From top to bottom, return the listing exactly as it appears, omitting its images.

Exercise inputs START

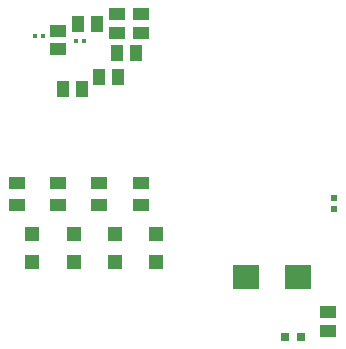
<source format=gbr>
%TF.GenerationSoftware,KiCad,Pcbnew,9.0.6*%
%TF.CreationDate,2025-12-07T19:24:30-08:00*%
%TF.ProjectId,redstone_repeater,72656473-746f-46e6-955f-726570656174,rev?*%
%TF.SameCoordinates,Original*%
%TF.FileFunction,Paste,Bot*%
%TF.FilePolarity,Positive*%
%FSLAX46Y46*%
G04 Gerber Fmt 4.6, Leading zero omitted, Abs format (unit mm)*
G04 Created by KiCad (PCBNEW 9.0.6) date 2025-12-07 19:24:30*
%MOMM*%
%LPD*%
G01*
G04 APERTURE LIST*
%ADD10R,1.450000X1.000000*%
%ADD11R,1.020000X1.470000*%
%ADD12R,0.620000X0.600000*%
%ADD13R,0.460000X0.420000*%
%ADD14R,1.470000X1.020000*%
%ADD15R,1.250000X1.150000*%
%ADD16R,2.200000X2.150000*%
%ADD17R,0.650000X0.700000*%
G04 APERTURE END LIST*
D10*
%TO.C,R6*%
X175700000Y-57500000D03*
X175700000Y-59400000D03*
%TD*%
D11*
%TO.C,C2*%
X172600000Y-49500000D03*
X174200000Y-49500000D03*
%TD*%
%TO.C,C2*%
X173900000Y-44000000D03*
X175500000Y-44000000D03*
%TD*%
D12*
%TO.C,C1*%
X195580000Y-59693863D03*
X195580000Y-58773863D03*
%TD*%
D11*
%TO.C,C2*%
X178800000Y-46500000D03*
X177200000Y-46500000D03*
%TD*%
D13*
%TO.C,C9*%
X170929999Y-45062500D03*
X170269999Y-45062500D03*
%TD*%
D10*
%TO.C,R1*%
X168700000Y-57500000D03*
X168700000Y-59400000D03*
%TD*%
D14*
%TO.C,C3*%
X195080000Y-68400000D03*
X195080000Y-70000000D03*
%TD*%
D15*
%TO.C,R4*%
X177000000Y-64175000D03*
X177000000Y-61825000D03*
%TD*%
D16*
%TO.C,D19*%
X192500000Y-65500000D03*
X188100000Y-65500000D03*
%TD*%
D11*
%TO.C,C2*%
X177300000Y-48500000D03*
X175700000Y-48500000D03*
%TD*%
D14*
%TO.C,C10*%
X172200000Y-46190000D03*
X172200000Y-44590000D03*
%TD*%
D15*
%TO.C,R7*%
X180500000Y-64175000D03*
X180500000Y-61825000D03*
%TD*%
D14*
%TO.C,C10*%
X179200000Y-44800000D03*
X179200000Y-43200000D03*
%TD*%
%TO.C,C2*%
X177200000Y-43200000D03*
X177200000Y-44800000D03*
%TD*%
D10*
%TO.C,R8*%
X179200000Y-57500000D03*
X179200000Y-59400000D03*
%TD*%
D17*
%TO.C,C4*%
X192755000Y-70500000D03*
X191405000Y-70500000D03*
%TD*%
D15*
%TO.C,R2*%
X173500000Y-64175000D03*
X173500000Y-61825000D03*
%TD*%
D13*
%TO.C,C11*%
X173700000Y-45500000D03*
X174360000Y-45500000D03*
%TD*%
D15*
%TO.C,R5*%
X170000000Y-64175000D03*
X170000000Y-61825000D03*
%TD*%
D10*
%TO.C,R3*%
X172200000Y-57500000D03*
X172200000Y-59400000D03*
%TD*%
M02*

</source>
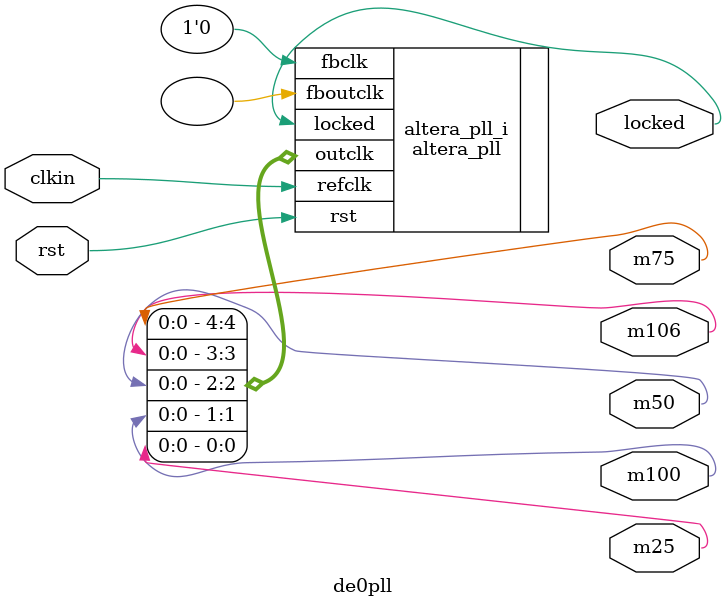
<source format=v>
module de0pll(

    input wire clkin,
    input wire rst,

    output wire m25,
    output wire m50,
    output wire m75,
    output wire m100,
    output wire m106,

    output wire locked
);

altera_pll #(
    .fractional_vco_multiplier("false"),
    .reference_clock_frequency("50.0 MHz"),
    .operation_mode("normal"),
    .number_of_clocks(5),
    .output_clock_frequency0("25.0 MHz"),
    .phase_shift0("0 ps"),
    .duty_cycle0(50),
    .output_clock_frequency1("100.0 MHz"),
    .phase_shift1("0 ps"),
    .duty_cycle1(50),
    .output_clock_frequency2("50 MHz"),
    .phase_shift2("0 ps"),
    .duty_cycle2(50),
    .output_clock_frequency3("106 MHz"),
    .phase_shift3("0 ps"),
    .duty_cycle3(50),
    .output_clock_frequency4("75 MHz"),
    .phase_shift4("0 ps"),
    .duty_cycle4(50),
    .output_clock_frequency5("0 MHz"),
    .phase_shift5("0 ps"),
    .duty_cycle5(50),
    .output_clock_frequency6("0 MHz"),
    .phase_shift6("0 ps"),
    .duty_cycle6(50),
    .output_clock_frequency7("0 MHz"),
    .phase_shift7("0 ps"),
    .duty_cycle7(50),
    .output_clock_frequency8("0 MHz"),
    .phase_shift8("0 ps"),
    .duty_cycle8(50),
    .output_clock_frequency9("0 MHz"),
    .phase_shift9("0 ps"),
    .duty_cycle9(50),
    .output_clock_frequency10("0 MHz"),
    .phase_shift10("0 ps"),
    .duty_cycle10(50),
    .output_clock_frequency11("0 MHz"),
    .phase_shift11("0 ps"),
    .duty_cycle11(50),
    .output_clock_frequency12("0 MHz"),
    .phase_shift12("0 ps"),
    .duty_cycle12(50),
    .output_clock_frequency13("0 MHz"),
    .phase_shift13("0 ps"),
    .duty_cycle13(50),
    .output_clock_frequency14("0 MHz"),
    .phase_shift14("0 ps"),
    .duty_cycle14(50),
    .output_clock_frequency15("0 MHz"),
    .phase_shift15("0 ps"),
    .duty_cycle15(50),
    .output_clock_frequency16("0 MHz"),
    .phase_shift16("0 ps"),
    .duty_cycle16(50),
    .output_clock_frequency17("0 MHz"),
    .phase_shift17("0 ps"),
    .duty_cycle17(50),
    .pll_type("General"),
    .pll_subtype("General")
)
altera_pll_i (
    .rst (rst),
    .outclk ({m75, m106, m50, m100, m25}),
    .locked (locked),
    .fboutclk ( ),
    .fbclk (1'b0),
    .refclk (clkin)
);

endmodule

</source>
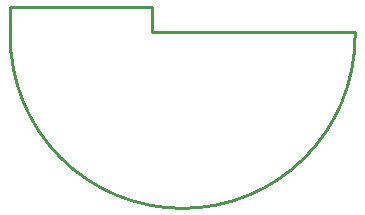
<source format=gbr>
G04 Layer_Color=16711935*
%FSLAX25Y25*%
%MOIN*%
%TF.FileFunction,Keep-out*%
%TF.Part,Single*%
G01*
G75*
%ADD27C,0.01000*%
D27*
X337606Y288999D02*
G03*
X452566Y288720I57480J-279D01*
G01*
X385007Y290000D02*
X452566D01*
Y288720D02*
Y290000D01*
X337606Y288999D02*
Y298500D01*
X385007D01*
Y290000D02*
Y298500D01*
%TF.MD5,9B225D5CCCDE3E63EE8EAA12D8322B08*%
M02*

</source>
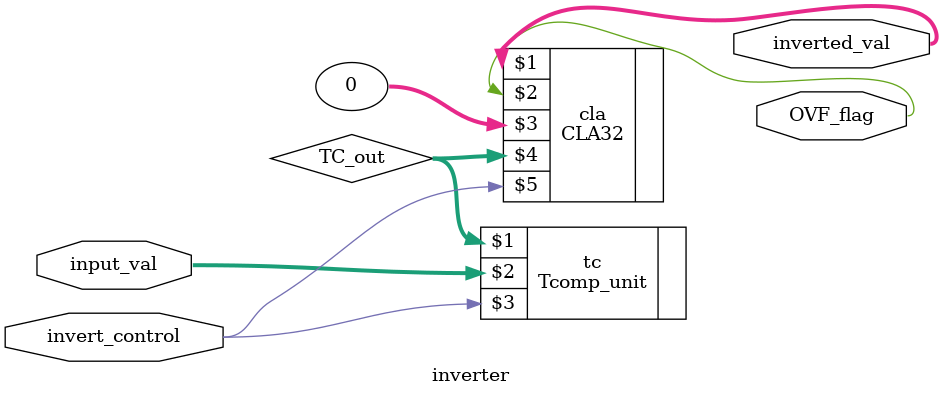
<source format=v>
module inverter(
    output [31:0] inverted_val,
    output OVF_flag,
    input [31:0] input_val,
    input invert_control
);

//wires
wire [31:0] TC_out;

//input vall through tc unit
Tcomp_unit tc(TC_out, input_val, invert_control);

CLA32 cla(inverted_val, OVF_flag, 32'b0, TC_out, invert_control); //input A always zero

endmodule
</source>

Exercise inputs END

Problem solution:
<source format=gbr>
%TF.GenerationSoftware,KiCad,Pcbnew,9.0.6*%
%TF.CreationDate,2025-12-07T19:24:30-08:00*%
%TF.ProjectId,redstone_repeater,72656473-746f-46e6-955f-726570656174,rev?*%
%TF.SameCoordinates,Original*%
%TF.FileFunction,Paste,Bot*%
%TF.FilePolarity,Positive*%
%FSLAX46Y46*%
G04 Gerber Fmt 4.6, Leading zero omitted, Abs format (unit mm)*
G04 Created by KiCad (PCBNEW 9.0.6) date 2025-12-07 19:24:30*
%MOMM*%
%LPD*%
G01*
G04 APERTURE LIST*
%ADD10R,1.450000X1.000000*%
%ADD11R,1.020000X1.470000*%
%ADD12R,0.620000X0.600000*%
%ADD13R,0.460000X0.420000*%
%ADD14R,1.470000X1.020000*%
%ADD15R,1.250000X1.150000*%
%ADD16R,2.200000X2.150000*%
%ADD17R,0.650000X0.700000*%
G04 APERTURE END LIST*
D10*
%TO.C,R6*%
X175700000Y-57500000D03*
X175700000Y-59400000D03*
%TD*%
D11*
%TO.C,C2*%
X172600000Y-49500000D03*
X174200000Y-49500000D03*
%TD*%
%TO.C,C2*%
X173900000Y-44000000D03*
X175500000Y-44000000D03*
%TD*%
D12*
%TO.C,C1*%
X195580000Y-59693863D03*
X195580000Y-58773863D03*
%TD*%
D11*
%TO.C,C2*%
X178800000Y-46500000D03*
X177200000Y-46500000D03*
%TD*%
D13*
%TO.C,C9*%
X170929999Y-45062500D03*
X170269999Y-45062500D03*
%TD*%
D10*
%TO.C,R1*%
X168700000Y-57500000D03*
X168700000Y-59400000D03*
%TD*%
D14*
%TO.C,C3*%
X195080000Y-68400000D03*
X195080000Y-70000000D03*
%TD*%
D15*
%TO.C,R4*%
X177000000Y-64175000D03*
X177000000Y-61825000D03*
%TD*%
D16*
%TO.C,D19*%
X192500000Y-65500000D03*
X188100000Y-65500000D03*
%TD*%
D11*
%TO.C,C2*%
X177300000Y-48500000D03*
X175700000Y-48500000D03*
%TD*%
D14*
%TO.C,C10*%
X172200000Y-46190000D03*
X172200000Y-44590000D03*
%TD*%
D15*
%TO.C,R7*%
X180500000Y-64175000D03*
X180500000Y-61825000D03*
%TD*%
D14*
%TO.C,C10*%
X179200000Y-44800000D03*
X179200000Y-43200000D03*
%TD*%
%TO.C,C2*%
X177200000Y-43200000D03*
X177200000Y-44800000D03*
%TD*%
D10*
%TO.C,R8*%
X179200000Y-57500000D03*
X179200000Y-59400000D03*
%TD*%
D17*
%TO.C,C4*%
X192755000Y-70500000D03*
X191405000Y-70500000D03*
%TD*%
D15*
%TO.C,R2*%
X173500000Y-64175000D03*
X173500000Y-61825000D03*
%TD*%
D13*
%TO.C,C11*%
X173700000Y-45500000D03*
X174360000Y-45500000D03*
%TD*%
D15*
%TO.C,R5*%
X170000000Y-64175000D03*
X170000000Y-61825000D03*
%TD*%
D10*
%TO.C,R3*%
X172200000Y-57500000D03*
X172200000Y-59400000D03*
%TD*%
M02*

</source>
<source format=v>
module de0pll(

    input wire clkin,
    input wire rst,

    output wire m25,
    output wire m50,
    output wire m75,
    output wire m100,
    output wire m106,

    output wire locked
);

altera_pll #(
    .fractional_vco_multiplier("false"),
    .reference_clock_frequency("50.0 MHz"),
    .operation_mode("normal"),
    .number_of_clocks(5),
    .output_clock_frequency0("25.0 MHz"),
    .phase_shift0("0 ps"),
    .duty_cycle0(50),
    .output_clock_frequency1("100.0 MHz"),
    .phase_shift1("0 ps"),
    .duty_cycle1(50),
    .output_clock_frequency2("50 MHz"),
    .phase_shift2("0 ps"),
    .duty_cycle2(50),
    .output_clock_frequency3("106 MHz"),
    .phase_shift3("0 ps"),
    .duty_cycle3(50),
    .output_clock_frequency4("75 MHz"),
    .phase_shift4("0 ps"),
    .duty_cycle4(50),
    .output_clock_frequency5("0 MHz"),
    .phase_shift5("0 ps"),
    .duty_cycle5(50),
    .output_clock_frequency6("0 MHz"),
    .phase_shift6("0 ps"),
    .duty_cycle6(50),
    .output_clock_frequency7("0 MHz"),
    .phase_shift7("0 ps"),
    .duty_cycle7(50),
    .output_clock_frequency8("0 MHz"),
    .phase_shift8("0 ps"),
    .duty_cycle8(50),
    .output_clock_frequency9("0 MHz"),
    .phase_shift9("0 ps"),
    .duty_cycle9(50),
    .output_clock_frequency10("0 MHz"),
    .phase_shift10("0 ps"),
    .duty_cycle10(50),
    .output_clock_frequency11("0 MHz"),
    .phase_shift11("0 ps"),
    .duty_cycle11(50),
    .output_clock_frequency12("0 MHz"),
    .phase_shift12("0 ps"),
    .duty_cycle12(50),
    .output_clock_frequency13("0 MHz"),
    .phase_shift13("0 ps"),
    .duty_cycle13(50),
    .output_clock_frequency14("0 MHz"),
    .phase_shift14("0 ps"),
    .duty_cycle14(50),
    .output_clock_frequency15("0 MHz"),
    .phase_shift15("0 ps"),
    .duty_cycle15(50),
    .output_clock_frequency16("0 MHz"),
    .phase_shift16("0 ps"),
    .duty_cycle16(50),
    .output_clock_frequency17("0 MHz"),
    .phase_shift17("0 ps"),
    .duty_cycle17(50),
    .pll_type("General"),
    .pll_subtype("General")
)
altera_pll_i (
    .rst (rst),
    .outclk ({m75, m106, m50, m100, m25}),
    .locked (locked),
    .fboutclk ( ),
    .fbclk (1'b0),
    .refclk (clkin)
);

endmodule

</source>
<source format=gbr>
G04 Layer_Color=16711935*
%FSLAX25Y25*%
%MOIN*%
%TF.FileFunction,Keep-out*%
%TF.Part,Single*%
G01*
G75*
%ADD27C,0.01000*%
D27*
X337606Y288999D02*
G03*
X452566Y288720I57480J-279D01*
G01*
X385007Y290000D02*
X452566D01*
Y288720D02*
Y290000D01*
X337606Y288999D02*
Y298500D01*
X385007D01*
Y290000D02*
Y298500D01*
%TF.MD5,9B225D5CCCDE3E63EE8EAA12D8322B08*%
M02*

</source>
<source format=v>
module inverter(
    output [31:0] inverted_val,
    output OVF_flag,
    input [31:0] input_val,
    input invert_control
);

//wires
wire [31:0] TC_out;

//input vall through tc unit
Tcomp_unit tc(TC_out, input_val, invert_control);

CLA32 cla(inverted_val, OVF_flag, 32'b0, TC_out, invert_control); //input A always zero

endmodule
</source>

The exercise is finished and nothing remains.